La búsqueda de mayor eficiencia en la ganadería también implica un uso más estratégico del agua, uno de los recursos centrales para la producción de alimentos. En la práctica, esto significa reducir desperdicios, mejorar la distribución y adoptar tecnologías que permitan mayor control sobre el consumo, ya que el factor determinante para los pastos, que es el régimen de lluvias, está fuera del control del productor.

Sistemas de abrevado más eficientes, manejo adecuado de pastos y recuperación de suelos contribuyen a aumentar la infiltración y retención de agua, reduciendo la necesidad de captación externa y haciendo a las propiedades más resilientes frente a periodos de sequía.

Además, estrategias como el reaprovechamiento de agua y la integración entre sistemas productivos permiten optimizar el uso del recurso a lo largo de toda la cadena, evitando pérdidas y aumentando la eficiencia por unidad producida.

La capacidad de medir, monitorizar y optimizar el uso del agua se suma a otros indicadores de eficiencia, reforzando el concepto de “hacer más con menos” como base para la sostenibilidad y la competitividad de la ganadería.

Más información: Menos agua en la ganadería: la sostenibilidad se convierte en estrategia del futuro

Programa Renove busca facilitar la transición

Del manejo basado en el “ojo” a sistemas orientados por datos y precisión, existe una trayectoria que no es recorrida de la misma manera por todos.
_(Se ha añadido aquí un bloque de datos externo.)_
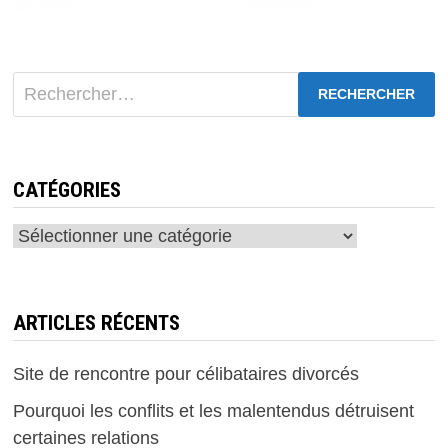
ET
GAGNEZ
200€
!
Rechercher :
CATÉGORIES
Catégories
ARTICLES RÉCENTS
Site de rencontre pour célibataires divorcés
Pourquoi les conflits et les malentendus détruisent
certaines relations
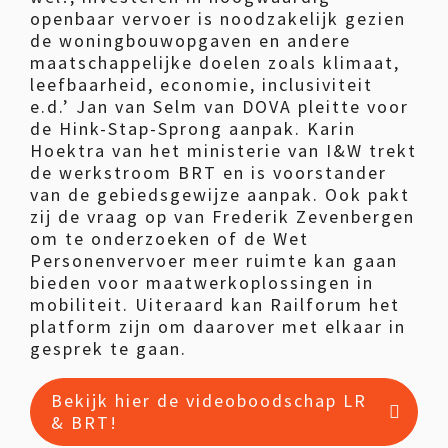
openbaar vervoer is noodzakelijk gezien
de woningbouwopgaven en andere
maatschappelijke doelen zoals klimaat,
leefbaarheid, economie, inclusiviteit
e.d.’ Jan van Selm van DOVA pleitte voor
de Hink-Stap-Sprong aanpak. Karin
Hoektra van het ministerie van I&W trekt
de werkstroom BRT en is voorstander
van de gebiedsgewijze aanpak. Ook pakt
zij de vraag op van Frederik Zevenbergen
om te onderzoeken of de Wet
Personenvervoer meer ruimte kan gaan
bieden voor maatwerkoplossingen in
mobiliteit. Uiteraard kan Railforum het
platform zijn om daarover met elkaar in
gesprek te gaan.
Bekijk hier de videoboodschap LR
& BRT!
Para los pequeños y medianos productores el camino es más desafiante debido a limitaciones técnicas, financieras y de acceso a la información. Es en este contexto que programas como Renove, de Minerva Foods, marcan la diferencia.

Al ofrecer capacitación técnica y orientación práctica, la iniciativa contribuye a reducir asimetrías y viabilizar la adopción de tecnologías y prácticas más eficientes en el campo, con el objetivo de promover la implementación de una ganadería de baja emisión de carbono y prácticas regenerativas en Sudamérica, enfocada en transformar las fincas en unidades más productivas y sostenibles.

Como parte del programa, los productores reciben formaciones específicas sobre prácticas regenerativas, como manejo de pastos, recuperación de suelos degradados e intensificación sostenible, y sistemas como la Integración Cultivo-Ganadería-Bosque (ILPF), que contribuyen a aumentar la resiliencia climática de las propiedades.

Con ello, la transición hacia modelos productivos más eficientes se vuelve práctica y empieza a generar ganancias de desempeño y gestión. Al mismo tiempo, la adopción de estas iniciativas favorece la adecuación a criterios cada vez más exigentes del mercado, ampliando el acceso a cadenas globales y a mercados premium, como el de la Unión Europea.

En este contexto, eficiencia y sostenibilidad convergen como vectores de competitividad. Producir más con menos se consolida, así, como una estrategia que articula ganancias productivas, reducción de impactos e inserción cualificada en el mercado internacional.

Se trata, por tanto, de una estrategia de ganar-ganar donde la ciencia y la tecnología trabajan para optimizar lo que la naturaleza ya ofrece. Al abrazar la nutrición de precisión, el manejo regenerativo, el uso inteligente o el reúso de recursos, el sector productivo demuestra que la rentabilidad del mañana está intrínsecamente ligada a la preservación de hoy.